== DOCUMENT EXCERPT ==
[llvm-dev] RFC: Loadable segments watermark for lld

Chris Jackson via llvm-dev llvm-dev at lists.llvm.org
Mon Dec 2 10:16:58 PST 2019


There is discussion of this on Phabricator (https://reviews.llvm.org/D66426).
There is no threat model
as this is not a security feature. We are trying to detect post-link
modifications that result
in a binary that relies on incidental details of the OS. Reliance on these
details may impair future
work on the platform. Also, if post-link modifications are detected then we
may be able to identify
functionality that is lacking in our platform.

On Fri, Nov 29, 2019 at 1:32 PM Jake Ehrlich <jakehehrlich at google.com>
wrote:

> Could you clarify the threat model? Are we preventing bugs or malicious
> attackers?
>
> On Fri, Nov 29, 2019, 3:58 AM Chris Jackson via llvm-dev <
> llvm-dev at lists.llvm.org> wrote:
>
>> The whole point of the watermark is to show that no post-link
>> modifications have been made, and if the watermark itself is added
>> post-link, it does not achieve this aim: someone could either
>> deliberately or accidentally add a step prior to the watermarking happening.
>>
>> In our case we always map .note.llvm.watermark to a PT_NOTE segment with
>> a linker script. Thus, llvm-objcopy --strip-all does not discard the
>> section. If --strip-all is used when the section is not mapped to a
>> segment, --keep-section can be used to preserve the watermark section.

== THE PROBLEM ==
Translate this sentence from the lld watermark thread into Spanish: "There is no threat model as this is not a security feature." None of the entries are needed here.

Entries from a data collection
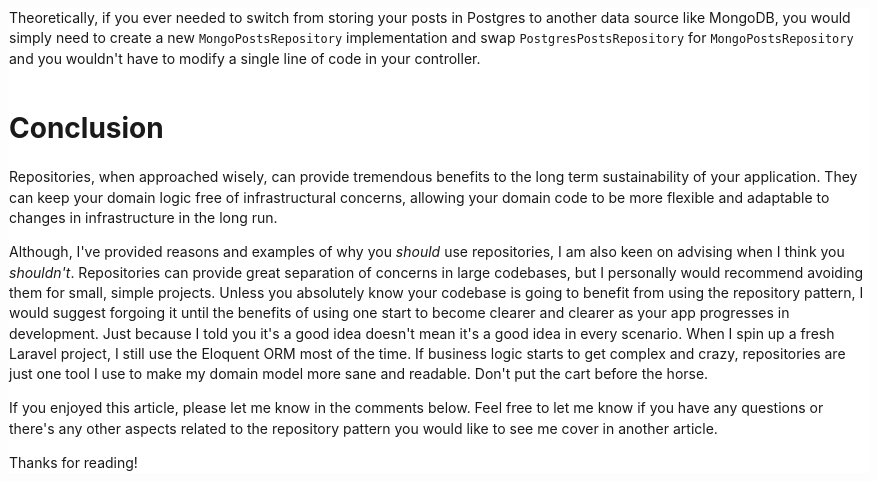 Theoretically, if you ever needed to switch from storing your posts in Postgres to another data source like MongoDB, you would simply need to create a new `MongoPostsRepository` implementation and swap `PostgresPostsRepository` for `MongoPostsRepository` and you wouldn't have to modify a single line of code in your controller.

# Conclusion

Repositories, when approached wisely, can provide tremendous benefits to the long term sustainability of your application. They can keep your domain logic free of infrastructural concerns, allowing your domain code to be more flexible and adaptable to changes in infrastructure in the long run.

Although, I've provided reasons and examples of why you _should_ use repositories, I am also keen on advising when I think you _shouldn't_. Repositories can provide great separation of concerns in large codebases, but I personally would recommend avoiding them for small, simple projects. Unless you absolutely know your codebase is going to benefit from using the repository pattern, I would suggest forgoing it until the benefits of using one start to become clearer and clearer as your app progresses in development. Just because I told you it's a good idea doesn't mean it's a good idea in every scenario. When I spin up a fresh Laravel project, I still use the Eloquent ORM most of the time. If business logic starts to get complex and crazy, repositories are just one tool I use to make my domain model more sane and readable. Don't put the cart before the horse.

If you enjoyed this article, please let me know in the comments below. Feel free to let me know if you have any questions or there's any other aspects related to the repository pattern you would like to see me cover in another article.

Thanks for reading!















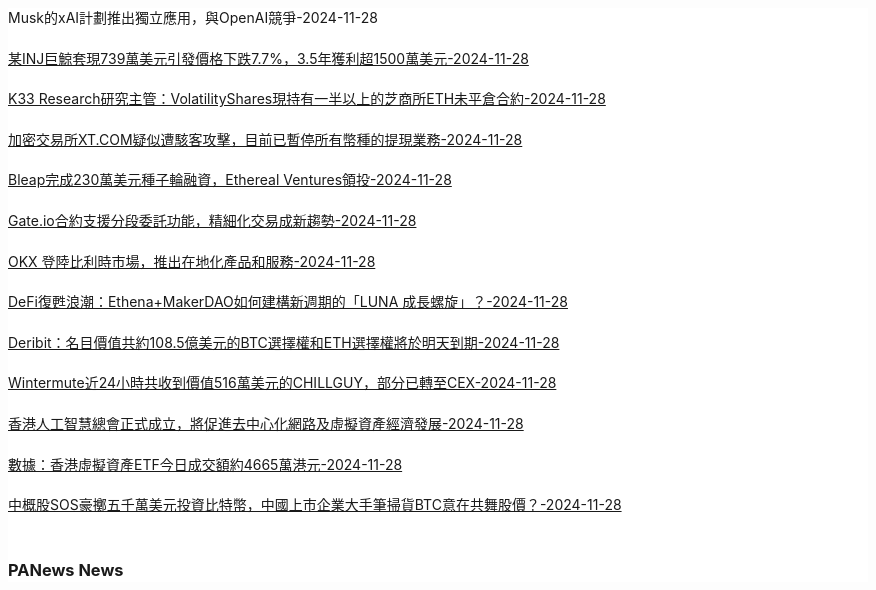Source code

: Musk的xAI計劃推出獨立應用，與OpenAI競爭-2024-11-28</a><br/><br/><a target=_blank rel=nofollow href="https://www.panewslab.com/zh_hk/sqarticledetails/qltrhmru.html" >某INJ巨鯨套現739萬美元引發價格下跌7.7%，3.5年獲利超1500萬美元-2024-11-28</a><br/><br/><a target=_blank rel=nofollow href="https://www.panewslab.com/zh_hk/sqarticledetails/054q5mqj.html" >K33 Research研究主管：VolatilityShares現持有一半以上的芝商所ETH未平倉合約-2024-11-28</a><br/><br/><a target=_blank rel=nofollow href="https://www.panewslab.com/zh_hk/sqarticledetails/15gv7zq2.html" >加密交易所XT.COM疑似遭駭客攻擊，目前已暫停所有幣種的提現業務-2024-11-28</a><br/><br/><a target=_blank rel=nofollow href="https://www.panewslab.com/zh_hk/sqarticledetails/wrm1t0fs.html" >Bleap完成230萬美元種子輪融資，Ethereal Ventures領投-2024-11-28</a><br/><br/><a target=_blank rel=nofollow href="https://www.panewslab.com/zh_hk/sqarticledetails/tzdeynqq.html" >Gate.io合約支援分段委託功能，精細化交易成新趨勢-2024-11-28</a><br/><br/><a target=_blank rel=nofollow href="https://www.panewslab.com/zh_hk/sqarticledetails/yvg19n2e.html" >OKX 登陸比利時市場，推出在地化產品和服務-2024-11-28</a><br/><br/><a target=_blank rel=nofollow href="https://www.panewslab.com/zh_hk/articledetails/q277s33q.html" >DeFi復甦浪潮：Ethena+MakerDAO如何建構新週期的「LUNA 成長螺旋」？-2024-11-28</a><br/><br/><a target=_blank rel=nofollow href="https://www.panewslab.com/zh_hk/sqarticledetails/38hc5db4.html" >Deribit：名目價值共約108.5億美元的BTC選擇權和ETH選擇權將於明天到期-2024-11-28</a><br/><br/><a target=_blank rel=nofollow href="https://www.panewslab.com/zh_hk/sqarticledetails/k6vsxkew.html" >Wintermute近24小時共收到價值516萬美元的CHILLGUY，部分已轉至CEX-2024-11-28</a><br/><br/><a target=_blank rel=nofollow href="https://www.panewslab.com/zh_hk/sqarticledetails/5jjdilsy.html" >香港人工智慧總會正式成立，將促進去中心化網路及虛擬資產經濟發展-2024-11-28</a><br/><br/><a target=_blank rel=nofollow href="https://www.panewslab.com/zh_hk/sqarticledetails/k3766iz9.html" >數據：香港虛擬資產ETF今日成交額約4665萬港元-2024-11-28</a><br/><br/><a target=_blank rel=nofollow href="https://www.panewslab.com/zh_hk/articledetails/i7syd6pa.html" >中概股SOS豪擲五千萬美元投資比特幣，中國上市企業大手筆掃貨BTC意在共舞股價？-2024-11-28</a><br/><br/>





###  PANews News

== RESPONSE TO THIS EXERCISE ==
No hay un modelo de amenazas, ya que esta no es una función de seguridad.